-------- Exercise passage --------
CAMERA Sends Letter to UMC in Oklahoma About CATCUSA

Note: The Committee for Accuracy in Middle East Reporting in America (CAMERA) sent the following letter to Rev. Darrell Cates, an official with the United Methodist Church in Oklahoma about the Christ at the Checkpoint Conference USA (CATCUSA) he helped organize last October. The conference began in Oklahoma City on Oct. 15, 2018 and ended on Oct. 18, 2018. The letter closes with a challenge to conference organizers: Do they want to engage in anti-normalization activism, or do they want to promote peace in the Holy Land? The full text of the letter follows.

Rev. Darrell Cates                                                                  February 28, 2019

Director of Conference and Church Relations

Oklahoma United Methodist Foundation

[Address Omitted]

Dear Reverend Cates:

I write on behalf of the Committee for Accuracy in Middle East Reporting in America (CAMERA). CAMERA is a media-monitoring group that promotes fair and accurate coverage of issues related to the Middle East, with a particular emphasis on the Arab-Israeli conflict. Our work can be seen on the internet at camera.org.

As you know, I attended the Christ at the Checkpoint Conference at the Reed Convention Center in Oklahoma that took place last October. This conference, which was organized with substantial support from the Oklahoma United Methodist Foundation, was ostensibly an effort to give attendees the information they need to engage in activism that promotes peace between Israel and the Palestinians.
-------- Data to examine --------
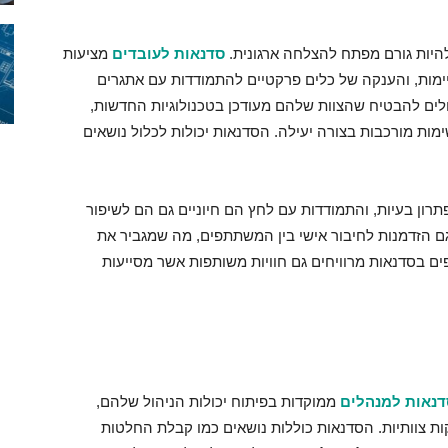
היות גורם מפתח להצלחה ארגונית.
סדנאות לעובדים
מציעות
קיימות, והענקה של כלים פרקטיים להתמודדות עם אתגרים
כולים להבטיח שהצוות שלהם מעודכן בטכנולוגיות החדשות,
ות מורכבות בצורה יעילה. הסדנאות יכולות לכלול נושאים
תרון בעיות, והתמודדות עם לחץ הם חיוניים גם הם לשיפור
ם הזדמנות לחיבור אישי בין המשתתפים, מה שמגביר את
 בסדנאות מרוויחים גם חוויות משותפות אשר מסייעות
דנאות למנהלים
ממוקדות בפיתוח יכולות הניהול שלהם,
ות צוותיות. הסדנאות כוללות נושאים כמו קבלת החלטות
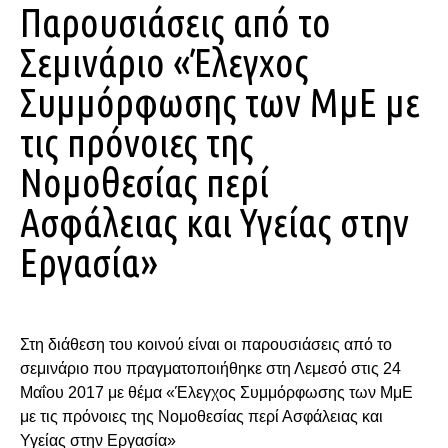
Παρουσιάσεις από το
Σεμινάριο «Έλεγχος
Συμμόρφωσης των ΜμΕ με
τις πρόνοιες της
Νομοθεσίας περί
Ασφάλειας και Υγείας στην
Εργασία»
Στη διάθεση του κοινού είναι οι παρουσιάσεις από το
σεμινάριο που πραγματοποιήθηκε στη Λεμεσό στις 24
Μαΐου 2017 με θέμα «Έλεγχος Συμμόρφωσης των ΜμΕ
με τις πρόνοιες της Νομοθεσίας περί Ασφάλειας και
Υγείας στην Εργασία»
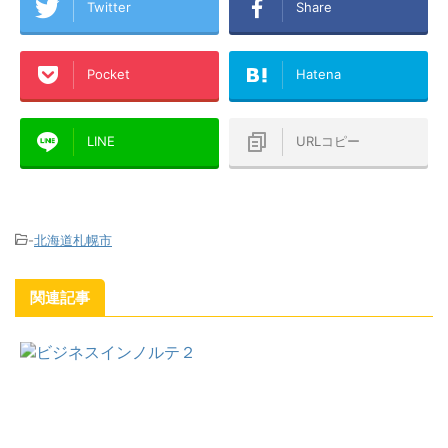
Twitter
Share
Pocket
Hatena
LINE
URLコピー
-
北海道札幌市
関連記事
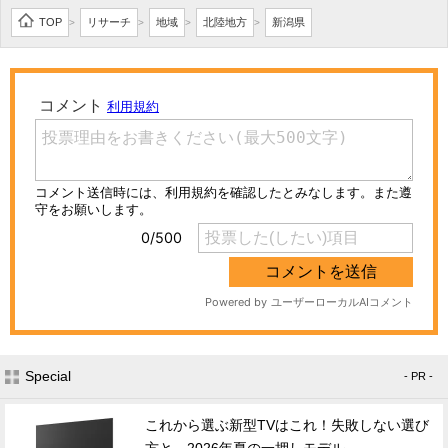
TOP
リサーチ
地域
北陸地方
新潟県
>
>
>
>
Special
- PR -
これから選ぶ新型TVはこれ！失敗しない選び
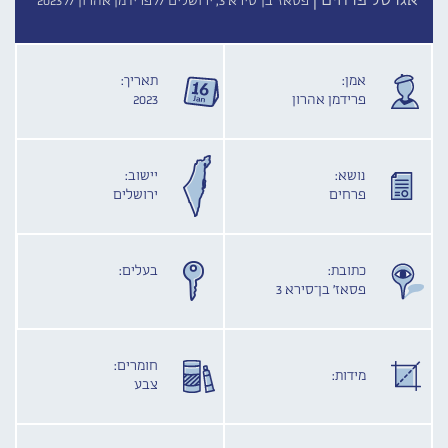
אגרטל פרחים |
פסאז' בן־סירא 3, ירושלים //
פרידמן אהרון //
2023
אמן:
תאריך:
פרידמן אהרון
2023
נושא:
יישוב:
פרחים
ירושלים
כתובת:
בעלים:
פסאז' בן־סירא 3
חומרים:
מידות:
צבע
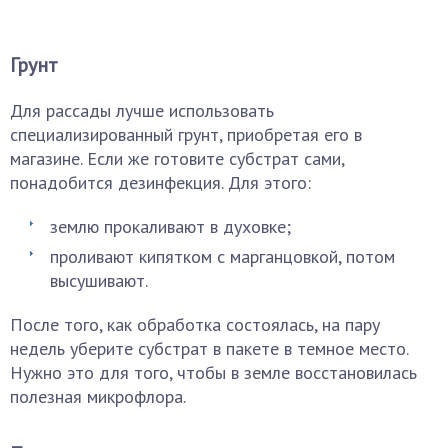
Грунт
Для рассады лучше использовать
специализированный грунт, приобретая его в
магазине. Если же готовите субстрат сами,
понадобится дезинфекция. Для этого:
землю прокаливают в духовке;
проливают кипятком с марганцовкой, потом
высушивают.
После того, как обработка состоялась, на пару
недель уберите субстрат в пакете в темное место.
Нужно это для того, чтобы в земле восстановилась
полезная микрофлора.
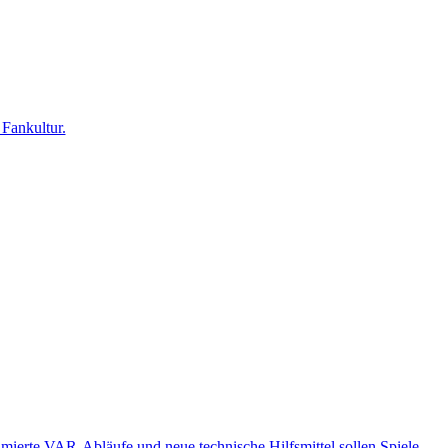
 Fankultur.
imierte VAR-Abläufe und neue technische Hilfsmittel sollen Spiele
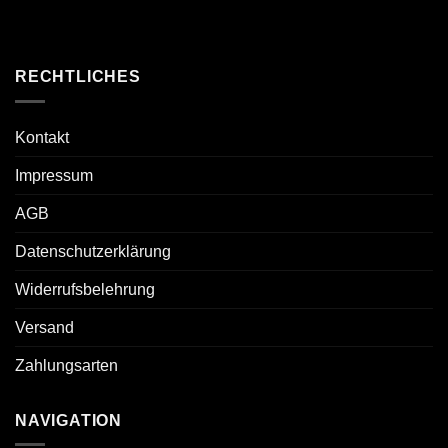
RECHTLICHES
Kontakt
Impressum
AGB
Datenschutzerklärung
Widerrufsbelehrung
Versand
Zahlungsarten
NAVIGATION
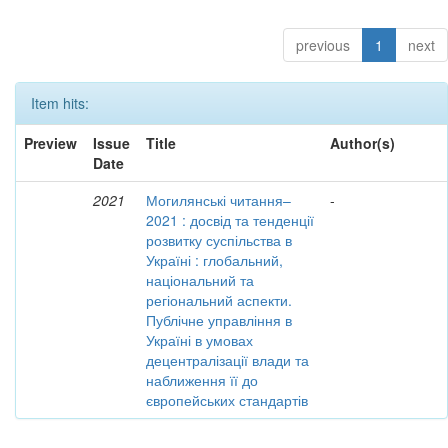
previous
1
next
Item hits:
Preview
Issue
Title
Author(s)
Date
2021
Могилянські читання–
-
2021 : досвід та тенденції
розвитку суспільства в
Україні : глобальний,
національний та
регіональний аспекти.
Публічне управління в
Україні в умовах
децентралізації влади та
наближення її до
європейських стандартів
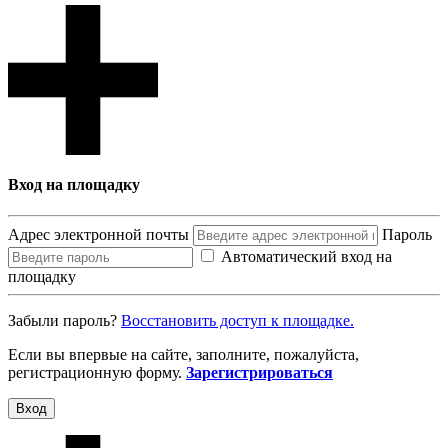
Вход на площадку
Адрес электронной почты
Пароль
Автоматический вход на
площадку
Забыли пароль?
Восcтановить доступ к площадке.
Если вы впервые на сайте, заполните, пожалуйста,
регистрационную форму.
Зарегистрироваться
Вход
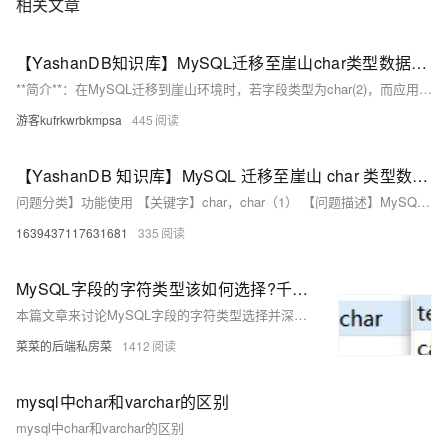
相关文章
【YashanDB知识库】MySQL迁移至崖山char类型数据自动补空格问题
**简介**：在MySQL迁移到崖山环境时，若字段类型为char(2)，而应用存储的数据仅为&#39;0&#39;或&#39;1&#39;，查询时崖山会自动补空格。原因是mysql的sql_mode可能启用了PAD_CHAR_TO_FULL_LENGTH模式，导致保留CHAR类型尾随空格。解决方法是与应用确认数据需求，可将崖山环境中的char类型改为varchar类型以规避补空格问题，适用于所有版本。
游客kufrkwrbkmpsa
445
【YashanDB 知识库】MySQL 迁移至崖山 char 类型数据自动补空格问题
问题分类】功能使用 【关键字】char，char（1） 【问题描述】MySQL 迁移至崖山环境，字段类型源端和目标端都为 char(2)，但应用存储的数据为'0'、'1'，此时崖山查询该表字段时会自动补充空格 【问题原因分析】mysql 有 sql_mode 控制，检查是否启用了 PAD_CHAR_TO_FULL_LENGTH SQL 模式。如果启用了这个模式，MySQL 才会保留 CHAR 类型字段的尾随空格，默认没有启动。 #查看sql_mode mysql> SHOW VARIABLES LIKE 'sql_mode'; 【解决/规避方法】与应用确认存储的数据，正确定义数据
1639437117631681
335
MySQL字段的字符类型该如何选择?千万数据下varchar和char性能竟然相差30%🚀
本篇文章来讨论MySQL字段的字符类型选择并深入实践char与varchar类型的区别以及在千万数据下的性能测试
菜菜的后端私房菜
1412
mysql中char和varchar的区别
mysql中char和varchar的区别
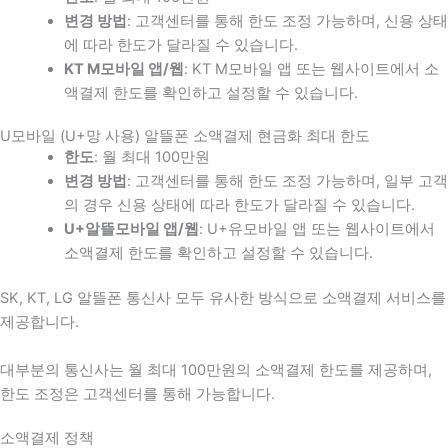
변경 방법
: 고객센터를 통해 한도 조정 가능하며, 신용 상태
에 따라 한도가 달라질 수 있습니다.
KT M모바일 앱/웹
: KT M모바일 앱 또는 웹사이트에서 소
액결제 한도를 확인하고 설정할 수 있습니다.
U모바일 (U+망 사용) 알뜰폰 소액결제 현금화 최대 한도
한도
: 월 최대 100만원
변경 방법
: 고객센터를 통해 한도 조정 가능하며, 일부 고객
의 경우 신용 상태에 따라 한도가 달라질 수 있습니다.
U+알뜰모바일 앱/웹
: U+유모바일 앱 또는 웹사이트에서
소액결제 한도를 확인하고 설정할 수 있습니다.
SK, KT, LG 알뜰폰 통신사 모두 유사한 방식으로 소액결제 서비스를
제공합니다.
대부분의 통신사는 월 최대 100만원의 소액결제 한도를 제공하며,
한도 조정은 고객센터를 통해 가능합니다.
소액결제 정책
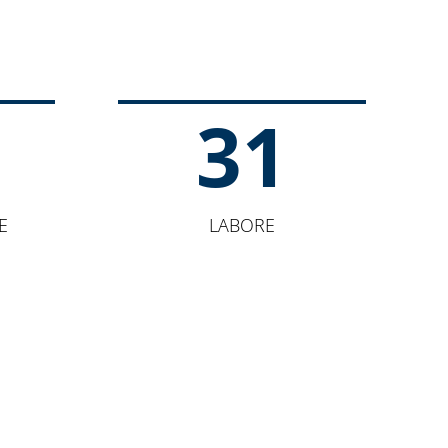
31
E
LABORE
--------
Request 1:
Based on the note that opens the CAMERA letter, explain in one to three sentences why the letter was addressed to Rev. Darrell Cates.
Request 2:
In the CAMERA letter, what venue hosted the Christ at the Checkpoint Conference?
Request 3:
Decide whether each statement agrees with the CAMERA letter. Answer yes or no, and quote the words that decide it.
(a) The conference began in Oklahoma City on Oct. 15, 2018.
(b) The letter is dated October 2018.
(c) The Oklahoma United Methodist Foundation gave substantial support to the conference.

Exercise output 1:
Rev. Darrell Cates is an official with the United Methodist Church in Oklahoma. He helped organize the Christ at the Checkpoint Conference USA (CATCUSA), which is the subject of the letter.

Exercise output 2:
The Reed Convention Center in Oklahoma.

Exercise output 3:
(a) Yes: "The conference began in Oklahoma City on Oct. 15, 2018"
(b) No: "February 28, 2019"
(c) Yes: "organized with substantial support from the Oklahoma United Methodist Foundation"